José Vicente Santos de Mendonça

Doutor e Mestre em Direito Público (UERJ). Procurador do Estado do Rio de Janeiro. Advogado.

Introdução

Este artigo 1 defende a possibilidade de participação privada na geração de energia elétrica a partir de usinas termonucleares. A conclusão é contraintuitiva. Ao ouvir o adjetivo nuclear , a resposta de senso comum é a associação imediata a uma execução inteiramente dominada por órgãos e entidades da Administração Federal. Não precisa ser assim.

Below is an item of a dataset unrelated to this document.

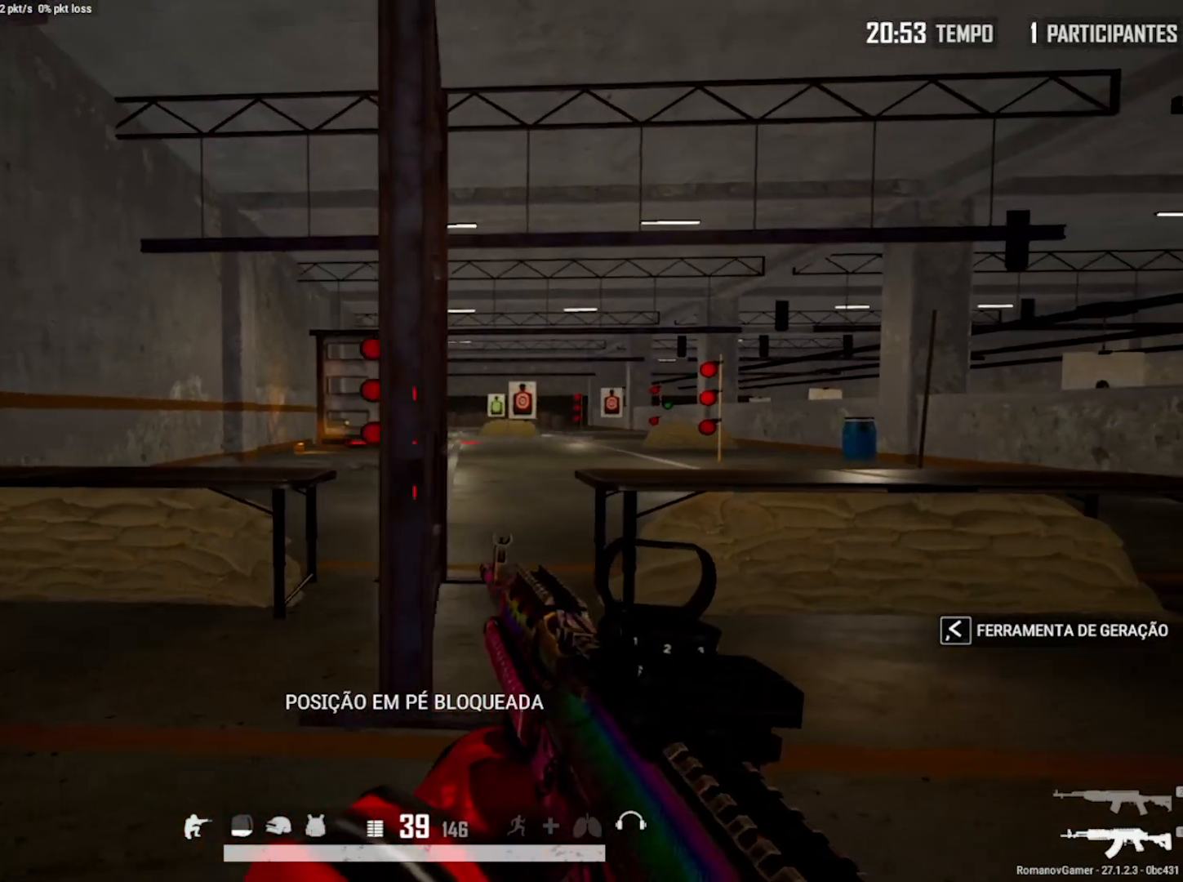
{"keys": ["d"], "mouse": [], "mouse_move": "still", "events": [[133, "d", "down"], [167, "a", "up"]]}
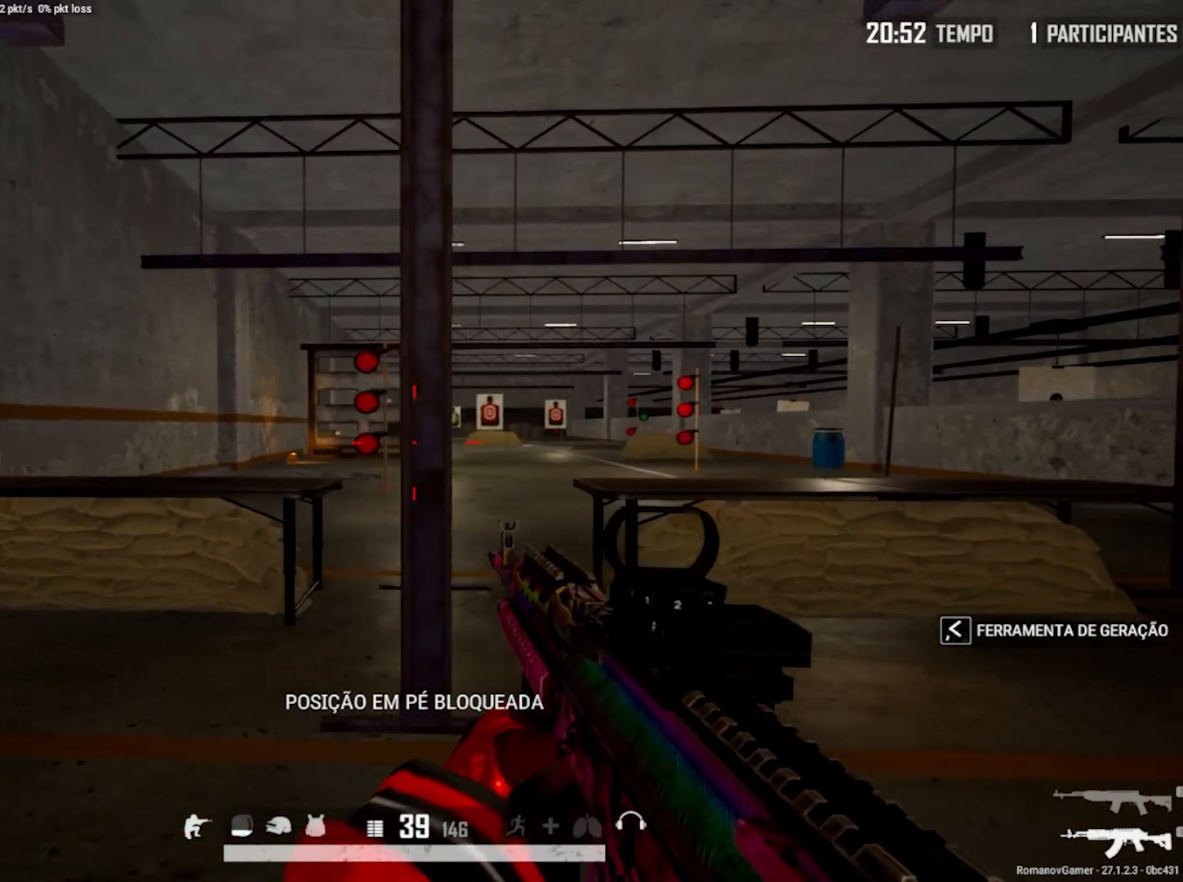
{"keys": ["a"], "mouse": [], "mouse_move": "still", "events": [[100, "d", "up"], [100, "mouse_right", "down"], [150, "a", "down"], [150, "mouse_left", "down"], [183, "e", "down"], [283, "mouse_left", "up"], [283, "mouse_right", "up"], [383, "e", "up"]]}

Se você acredita que há virtudes na experimentação de modelos, irá se interessar no exercício proposto neste texto, que se divide da seguinte forma. No item 1, identifica-se o que vem a ser, para uma interpretação constitucional focada na imparcialidade política, o monopólio público das atividades nucleares. Antes da análise jurídica, cogita-se de observações tiradas da economia comportamental. A conclusão é simples: não há apenas um só modelo de monopólio constitucional.

O item 2 apresenta, em breves linhas, o chamado neointervencionismo estatal: o uso de métodos e técnicas de indução e controle soft do comportamento dos agentes econômicos; estratégia entre a criação de estatais e o exercício do poder de polícia. A explicação do ponto é importante para a compreensão do item seguinte.

O item 3, central ao trabalho, apresenta duas formas de execução da atividade de geração de energia elétrica a partir de usinas termonucleares: via modelos clássicos ou via modelos neointervencionistas . Os modelos tradicionais se dividem entre (i) a execução integralmente pública e (ii) a participação simples do parceiro privado. Os modelos neointervencionistas se dividem entre (iii) a delegação pública para o exercício privado da atividade, mas com o uso de golden shares detidas pelo Poder Público, e (iv) a participação qualificada do parceiro privado no exercício da atividade (que resta público). O item ainda apresenta razões em defesa de um modelo neointervencionista, com participação qualificada do parceiro privado na execução das atividades monopolizadas.

A síntese objetiva resume as ideias centrais do texto.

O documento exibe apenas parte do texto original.